__Task goal__:
Return the listing that follows exactly, with no pictures included.

__Collected material__:
------
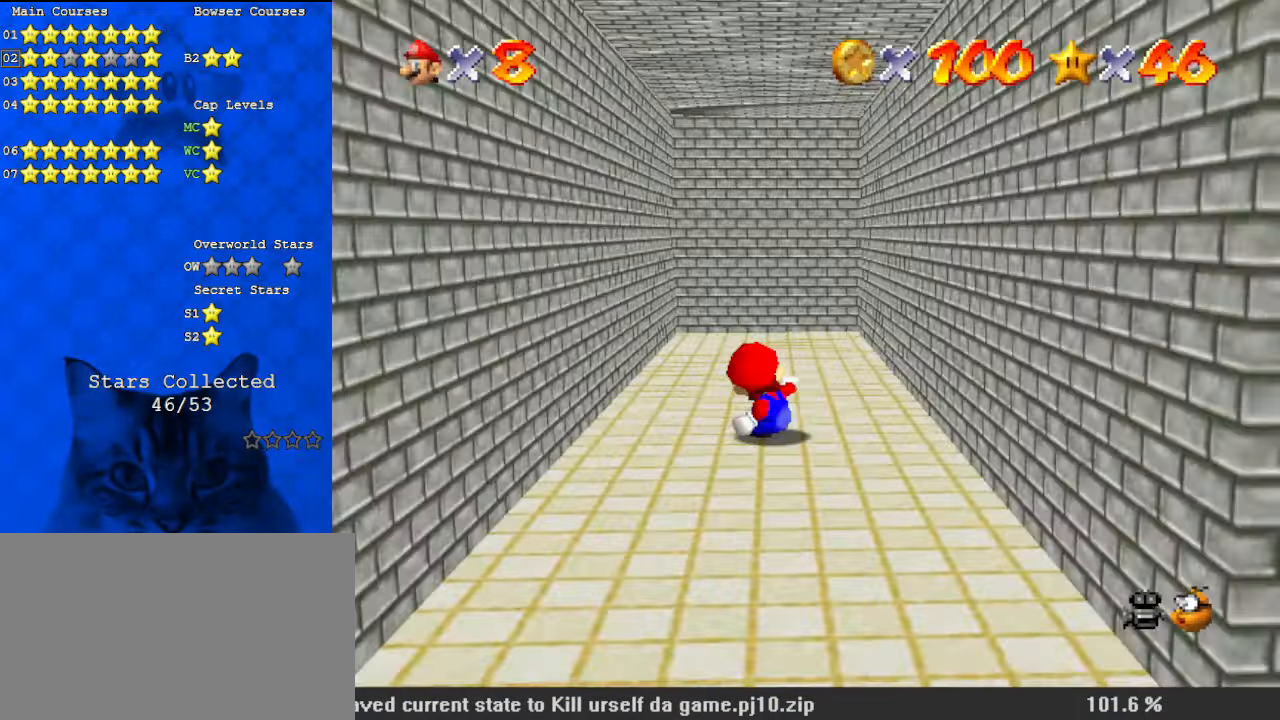
{"keys": ["left", "up"], "events": [[67, "up", "down"], [234, "a", "down"], [234, "left", "down"], [434, "a", "up"]]}
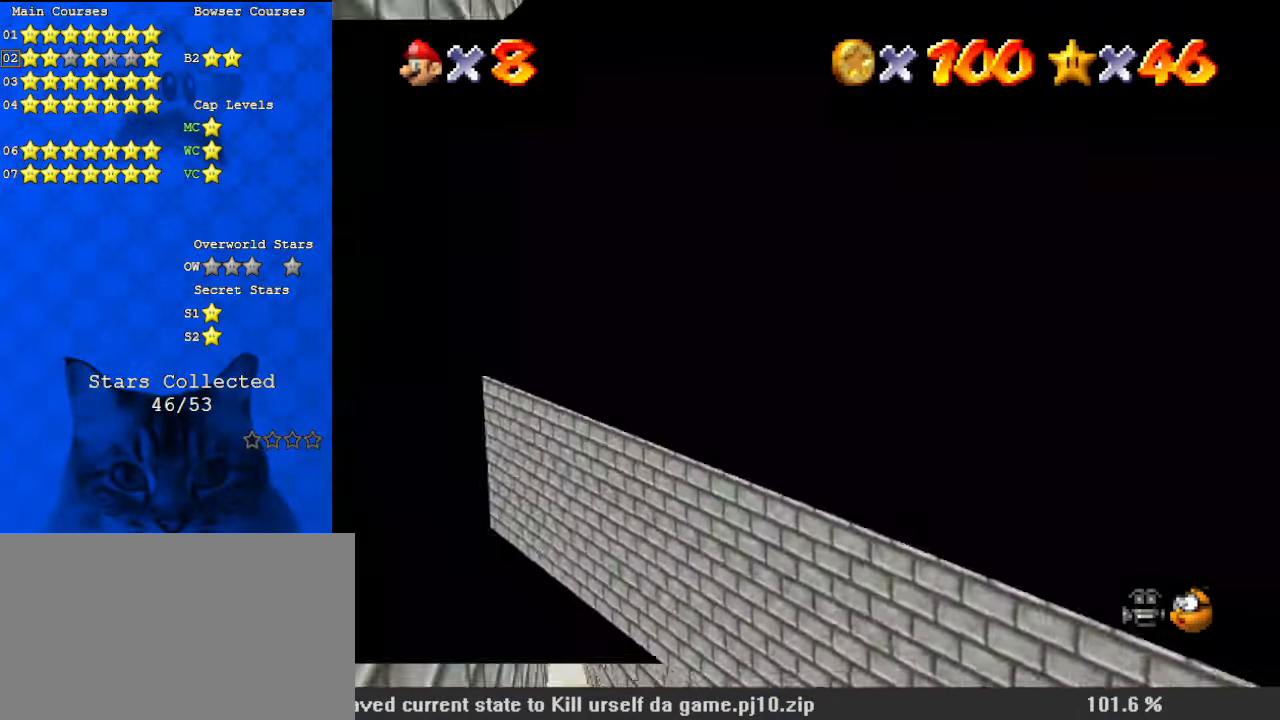
{"keys": ["a", "down", "right"], "events": [[100, "left", "up"], [100, "right", "down"], [100, "up", "up"], [200, "down", "down"], [234, "shift", "down"], [367, "shift", "up"], [467, "a", "down"]]}
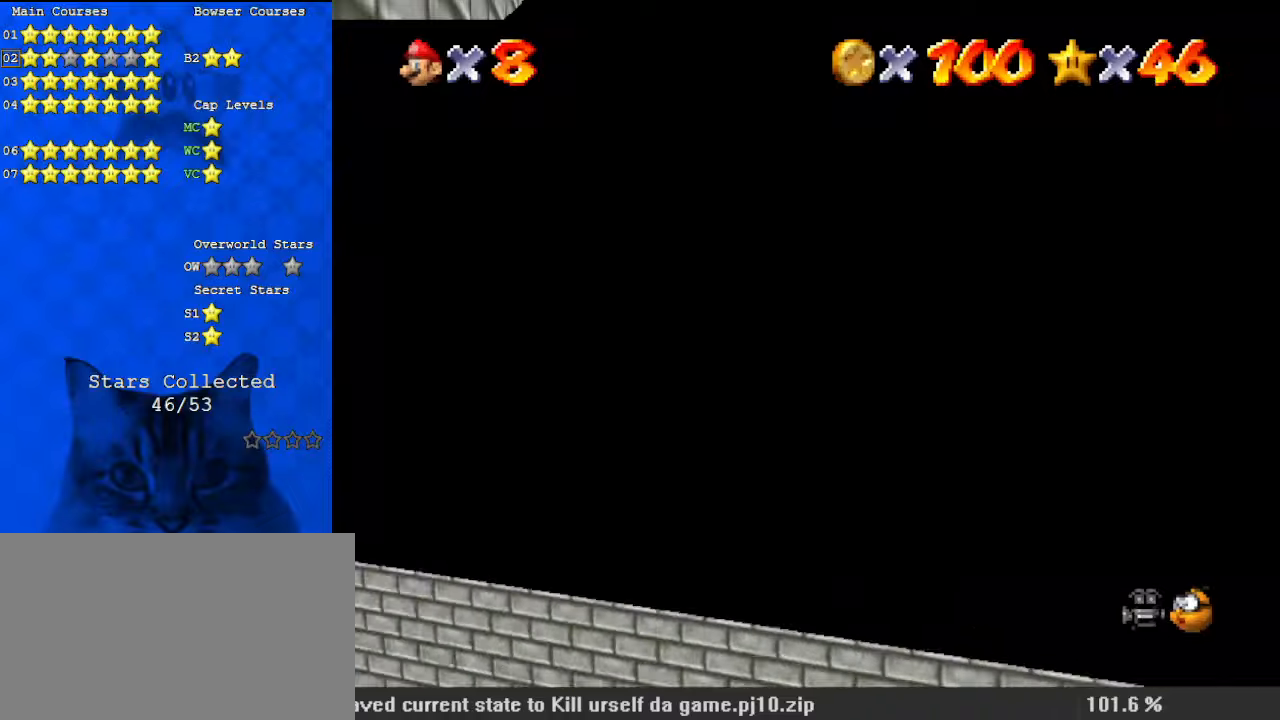
{"keys": ["up"], "events": [[34, "down", "up"], [67, "a", "up"], [167, "a", "down"], [267, "a", "up"], [267, "up", "down"], [334, "a", "down"], [467, "a", "up"], [467, "right", "up"]]}
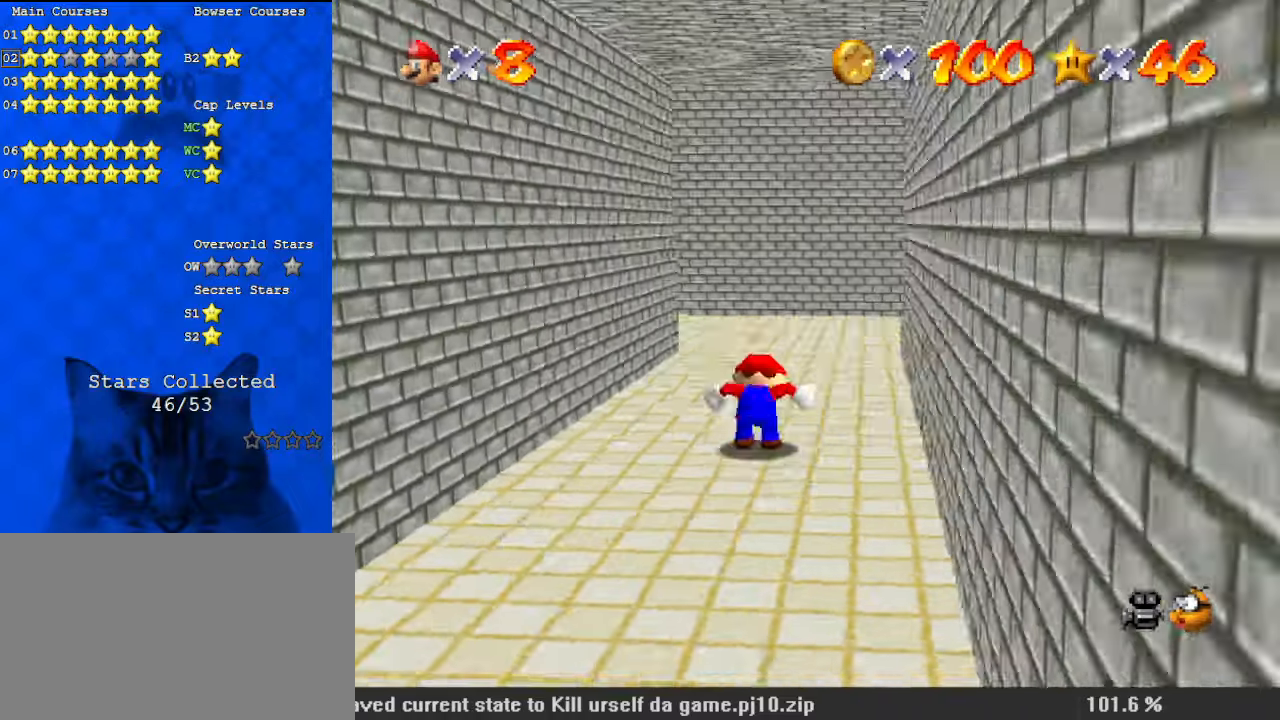
{"keys": ["up"], "events": [[34, "ctrl", "down"], [134, "shift", "down"], [200, "ctrl", "up"], [300, "shift", "up"]]}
------
__Result__:
{"keys": ["left", "up"], "events": [[67, "up", "down"], [234, "a", "down"], [234, "left", "down"], [434, "a", "up"]]}
{"keys": ["a", "down", "right"], "events": [[100, "left", "up"], [100, "right", "down"], [100, "up", "up"], [200, "down", "down"], [234, "shift", "down"], [367, "shift", "up"], [467, "a", "down"]]}
{"keys": ["up"], "events": [[34, "down", "up"], [67, "a", "up"], [167, "a", "down"], [267, "a", "up"], [267, "up", "down"], [334, "a", "down"], [467, "a", "up"], [467, "right", "up"]]}
{"keys": ["up"], "events": [[34, "ctrl", "down"], [134, "shift", "down"], [200, "ctrl", "up"], [300, "shift", "up"]]}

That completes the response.